[Start of Attachment]

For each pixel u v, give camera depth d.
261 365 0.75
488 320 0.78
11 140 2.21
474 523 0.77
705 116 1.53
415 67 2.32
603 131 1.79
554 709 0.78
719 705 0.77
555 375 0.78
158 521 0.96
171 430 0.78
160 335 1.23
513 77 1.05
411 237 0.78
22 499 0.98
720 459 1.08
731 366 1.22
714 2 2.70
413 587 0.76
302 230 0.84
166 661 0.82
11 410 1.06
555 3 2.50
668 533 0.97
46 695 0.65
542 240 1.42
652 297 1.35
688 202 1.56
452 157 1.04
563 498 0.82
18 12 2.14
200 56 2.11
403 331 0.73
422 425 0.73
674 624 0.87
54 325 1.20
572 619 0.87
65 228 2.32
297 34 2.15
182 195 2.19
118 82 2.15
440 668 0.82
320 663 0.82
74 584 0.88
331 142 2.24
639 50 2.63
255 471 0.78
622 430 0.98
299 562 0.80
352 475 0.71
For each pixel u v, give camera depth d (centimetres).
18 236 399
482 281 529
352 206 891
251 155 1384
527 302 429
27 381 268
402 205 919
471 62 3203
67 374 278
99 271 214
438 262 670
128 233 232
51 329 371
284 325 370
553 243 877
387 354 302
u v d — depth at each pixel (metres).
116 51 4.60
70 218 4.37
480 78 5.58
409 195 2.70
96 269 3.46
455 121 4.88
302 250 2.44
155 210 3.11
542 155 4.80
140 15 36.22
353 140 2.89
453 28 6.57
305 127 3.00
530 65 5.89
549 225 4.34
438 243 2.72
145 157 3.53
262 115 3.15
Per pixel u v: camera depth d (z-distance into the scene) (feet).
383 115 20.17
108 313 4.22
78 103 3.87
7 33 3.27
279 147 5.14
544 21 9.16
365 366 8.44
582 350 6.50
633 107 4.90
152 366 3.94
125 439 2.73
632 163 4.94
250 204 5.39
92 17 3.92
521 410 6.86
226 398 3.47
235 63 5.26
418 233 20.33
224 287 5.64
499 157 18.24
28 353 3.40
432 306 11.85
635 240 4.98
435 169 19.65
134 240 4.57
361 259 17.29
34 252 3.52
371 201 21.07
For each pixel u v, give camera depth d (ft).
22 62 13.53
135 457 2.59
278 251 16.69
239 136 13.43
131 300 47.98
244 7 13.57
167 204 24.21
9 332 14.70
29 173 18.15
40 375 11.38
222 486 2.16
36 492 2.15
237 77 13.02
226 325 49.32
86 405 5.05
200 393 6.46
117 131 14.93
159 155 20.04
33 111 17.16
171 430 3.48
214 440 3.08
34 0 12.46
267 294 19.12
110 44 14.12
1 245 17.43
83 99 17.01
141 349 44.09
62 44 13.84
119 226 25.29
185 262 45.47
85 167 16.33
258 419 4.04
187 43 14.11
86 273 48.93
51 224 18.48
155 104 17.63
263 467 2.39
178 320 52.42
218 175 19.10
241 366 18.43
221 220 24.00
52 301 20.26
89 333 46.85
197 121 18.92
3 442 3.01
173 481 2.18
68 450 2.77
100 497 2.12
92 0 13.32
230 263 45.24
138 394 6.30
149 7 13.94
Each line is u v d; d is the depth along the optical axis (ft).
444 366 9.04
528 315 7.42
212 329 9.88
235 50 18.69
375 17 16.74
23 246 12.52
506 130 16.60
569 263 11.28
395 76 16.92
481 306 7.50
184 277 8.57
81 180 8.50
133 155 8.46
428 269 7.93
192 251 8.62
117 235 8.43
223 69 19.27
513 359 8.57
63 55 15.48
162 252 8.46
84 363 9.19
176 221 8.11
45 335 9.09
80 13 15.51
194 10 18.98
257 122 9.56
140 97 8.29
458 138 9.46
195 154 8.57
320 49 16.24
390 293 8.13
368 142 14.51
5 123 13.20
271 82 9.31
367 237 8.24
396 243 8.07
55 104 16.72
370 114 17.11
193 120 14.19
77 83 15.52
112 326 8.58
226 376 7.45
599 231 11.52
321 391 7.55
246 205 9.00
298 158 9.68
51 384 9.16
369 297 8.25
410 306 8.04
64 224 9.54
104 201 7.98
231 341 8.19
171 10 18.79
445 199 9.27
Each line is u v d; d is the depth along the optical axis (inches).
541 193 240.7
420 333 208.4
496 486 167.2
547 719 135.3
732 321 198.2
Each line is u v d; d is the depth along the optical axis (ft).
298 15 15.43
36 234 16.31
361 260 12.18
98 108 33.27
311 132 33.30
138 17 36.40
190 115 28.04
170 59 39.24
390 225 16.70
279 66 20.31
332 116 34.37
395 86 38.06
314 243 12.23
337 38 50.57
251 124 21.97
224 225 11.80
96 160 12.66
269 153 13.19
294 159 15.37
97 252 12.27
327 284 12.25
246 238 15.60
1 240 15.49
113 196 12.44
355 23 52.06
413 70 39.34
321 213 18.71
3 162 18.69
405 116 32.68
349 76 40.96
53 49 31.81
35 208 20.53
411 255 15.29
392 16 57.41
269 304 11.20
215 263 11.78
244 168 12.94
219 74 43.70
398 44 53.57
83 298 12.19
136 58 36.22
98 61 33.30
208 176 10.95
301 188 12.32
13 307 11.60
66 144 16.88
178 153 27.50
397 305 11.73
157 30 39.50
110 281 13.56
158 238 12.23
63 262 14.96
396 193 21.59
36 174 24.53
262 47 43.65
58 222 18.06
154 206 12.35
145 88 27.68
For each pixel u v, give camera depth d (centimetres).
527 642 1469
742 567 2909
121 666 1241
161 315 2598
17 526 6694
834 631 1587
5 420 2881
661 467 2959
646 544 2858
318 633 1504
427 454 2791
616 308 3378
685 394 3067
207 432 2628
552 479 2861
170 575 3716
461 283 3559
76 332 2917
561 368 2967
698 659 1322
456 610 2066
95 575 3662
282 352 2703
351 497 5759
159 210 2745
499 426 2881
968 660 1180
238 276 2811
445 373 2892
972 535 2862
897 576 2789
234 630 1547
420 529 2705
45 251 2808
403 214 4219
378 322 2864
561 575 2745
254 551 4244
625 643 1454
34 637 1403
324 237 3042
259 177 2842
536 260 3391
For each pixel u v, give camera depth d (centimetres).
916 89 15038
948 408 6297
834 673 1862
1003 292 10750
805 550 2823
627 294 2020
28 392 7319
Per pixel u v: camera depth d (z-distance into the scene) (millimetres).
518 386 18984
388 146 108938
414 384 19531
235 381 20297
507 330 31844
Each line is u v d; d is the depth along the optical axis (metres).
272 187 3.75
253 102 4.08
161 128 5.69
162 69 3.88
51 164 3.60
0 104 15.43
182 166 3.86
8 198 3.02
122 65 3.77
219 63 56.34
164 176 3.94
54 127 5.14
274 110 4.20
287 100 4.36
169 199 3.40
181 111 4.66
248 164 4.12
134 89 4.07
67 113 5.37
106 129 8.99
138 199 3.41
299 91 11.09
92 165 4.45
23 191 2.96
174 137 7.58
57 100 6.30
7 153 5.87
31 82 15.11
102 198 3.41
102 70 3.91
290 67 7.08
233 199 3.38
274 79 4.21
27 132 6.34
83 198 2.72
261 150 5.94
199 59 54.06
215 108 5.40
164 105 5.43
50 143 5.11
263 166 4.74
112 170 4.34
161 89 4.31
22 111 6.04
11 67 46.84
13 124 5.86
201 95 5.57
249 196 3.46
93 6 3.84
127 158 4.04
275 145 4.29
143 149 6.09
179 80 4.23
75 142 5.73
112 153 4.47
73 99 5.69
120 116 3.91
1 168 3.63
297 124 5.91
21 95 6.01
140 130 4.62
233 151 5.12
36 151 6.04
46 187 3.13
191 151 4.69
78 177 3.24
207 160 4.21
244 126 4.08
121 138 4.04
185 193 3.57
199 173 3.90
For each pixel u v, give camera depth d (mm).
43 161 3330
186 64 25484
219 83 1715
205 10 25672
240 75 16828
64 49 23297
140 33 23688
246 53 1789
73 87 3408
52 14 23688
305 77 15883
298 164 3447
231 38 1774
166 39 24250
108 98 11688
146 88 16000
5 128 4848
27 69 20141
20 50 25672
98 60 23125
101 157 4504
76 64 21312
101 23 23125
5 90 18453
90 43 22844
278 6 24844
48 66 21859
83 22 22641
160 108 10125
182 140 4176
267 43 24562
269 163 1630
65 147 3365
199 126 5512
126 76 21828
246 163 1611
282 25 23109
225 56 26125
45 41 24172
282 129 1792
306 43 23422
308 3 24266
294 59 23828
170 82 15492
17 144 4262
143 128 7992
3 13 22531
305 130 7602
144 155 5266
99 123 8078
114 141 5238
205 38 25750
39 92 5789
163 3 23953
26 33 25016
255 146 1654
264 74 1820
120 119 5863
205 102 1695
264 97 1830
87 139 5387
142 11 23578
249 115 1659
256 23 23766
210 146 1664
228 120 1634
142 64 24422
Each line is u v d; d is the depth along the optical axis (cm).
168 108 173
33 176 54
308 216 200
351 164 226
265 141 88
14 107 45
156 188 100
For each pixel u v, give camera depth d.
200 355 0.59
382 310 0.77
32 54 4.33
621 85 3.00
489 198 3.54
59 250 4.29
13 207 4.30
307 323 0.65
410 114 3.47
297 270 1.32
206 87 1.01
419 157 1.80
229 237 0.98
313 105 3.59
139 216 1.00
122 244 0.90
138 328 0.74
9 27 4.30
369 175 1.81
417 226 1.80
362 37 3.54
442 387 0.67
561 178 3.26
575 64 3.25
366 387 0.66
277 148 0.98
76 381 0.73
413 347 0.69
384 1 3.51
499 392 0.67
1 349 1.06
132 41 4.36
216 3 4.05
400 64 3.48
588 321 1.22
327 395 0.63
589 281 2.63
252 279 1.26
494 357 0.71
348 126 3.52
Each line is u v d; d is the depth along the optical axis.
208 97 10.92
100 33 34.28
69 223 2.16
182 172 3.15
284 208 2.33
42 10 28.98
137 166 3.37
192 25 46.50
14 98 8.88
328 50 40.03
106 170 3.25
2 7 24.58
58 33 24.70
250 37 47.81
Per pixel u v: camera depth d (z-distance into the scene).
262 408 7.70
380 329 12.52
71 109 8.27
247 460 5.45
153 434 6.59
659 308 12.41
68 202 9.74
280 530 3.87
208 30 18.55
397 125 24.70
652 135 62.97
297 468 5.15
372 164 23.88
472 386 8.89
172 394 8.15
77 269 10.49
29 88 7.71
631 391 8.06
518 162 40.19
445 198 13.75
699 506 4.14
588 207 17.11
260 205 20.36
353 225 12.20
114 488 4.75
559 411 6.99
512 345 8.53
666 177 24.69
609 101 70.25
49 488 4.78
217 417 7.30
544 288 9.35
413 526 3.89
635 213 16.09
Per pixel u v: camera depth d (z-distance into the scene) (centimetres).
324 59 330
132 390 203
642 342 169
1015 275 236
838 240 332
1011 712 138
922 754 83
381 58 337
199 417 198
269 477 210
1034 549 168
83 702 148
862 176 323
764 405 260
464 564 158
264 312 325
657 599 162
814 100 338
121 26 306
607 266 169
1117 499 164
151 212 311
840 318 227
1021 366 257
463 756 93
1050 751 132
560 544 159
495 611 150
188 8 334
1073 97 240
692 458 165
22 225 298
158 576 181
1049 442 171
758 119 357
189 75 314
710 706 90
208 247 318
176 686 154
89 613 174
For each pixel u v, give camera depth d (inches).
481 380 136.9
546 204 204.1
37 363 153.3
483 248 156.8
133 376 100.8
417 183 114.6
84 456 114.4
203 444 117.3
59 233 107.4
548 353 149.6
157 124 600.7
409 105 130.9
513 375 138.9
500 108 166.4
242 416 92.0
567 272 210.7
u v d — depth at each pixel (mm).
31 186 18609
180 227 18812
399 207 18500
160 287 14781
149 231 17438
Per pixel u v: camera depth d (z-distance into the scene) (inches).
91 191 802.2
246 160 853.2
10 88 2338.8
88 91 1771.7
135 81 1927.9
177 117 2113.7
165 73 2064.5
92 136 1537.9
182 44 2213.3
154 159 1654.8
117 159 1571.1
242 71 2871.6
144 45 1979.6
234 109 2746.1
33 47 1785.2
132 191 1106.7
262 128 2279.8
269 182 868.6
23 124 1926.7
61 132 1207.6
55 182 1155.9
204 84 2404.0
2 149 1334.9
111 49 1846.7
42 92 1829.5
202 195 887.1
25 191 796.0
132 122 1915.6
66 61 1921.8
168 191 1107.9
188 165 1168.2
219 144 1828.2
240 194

[End of Attachment]

**What needs to be done:** All lines from the beginning of the entries through the line marked "54 325 1.20" are to be output exactly; nothing else belongs in the answer.

**Your solution:**
For each pixel u v, give camera depth d.
261 365 0.75
488 320 0.78
11 140 2.21
474 523 0.77
705 116 1.53
415 67 2.32
603 131 1.79
554 709 0.78
719 705 0.77
555 375 0.78
158 521 0.96
171 430 0.78
160 335 1.23
513 77 1.05
411 237 0.78
22 499 0.98
720 459 1.08
731 366 1.22
714 2 2.70
413 587 0.76
302 230 0.84
166 661 0.82
11 410 1.06
555 3 2.50
668 533 0.97
46 695 0.65
542 240 1.42
652 297 1.35
688 202 1.56
452 157 1.04
563 498 0.82
18 12 2.14
200 56 2.11
403 331 0.73
422 425 0.73
674 624 0.87
54 325 1.20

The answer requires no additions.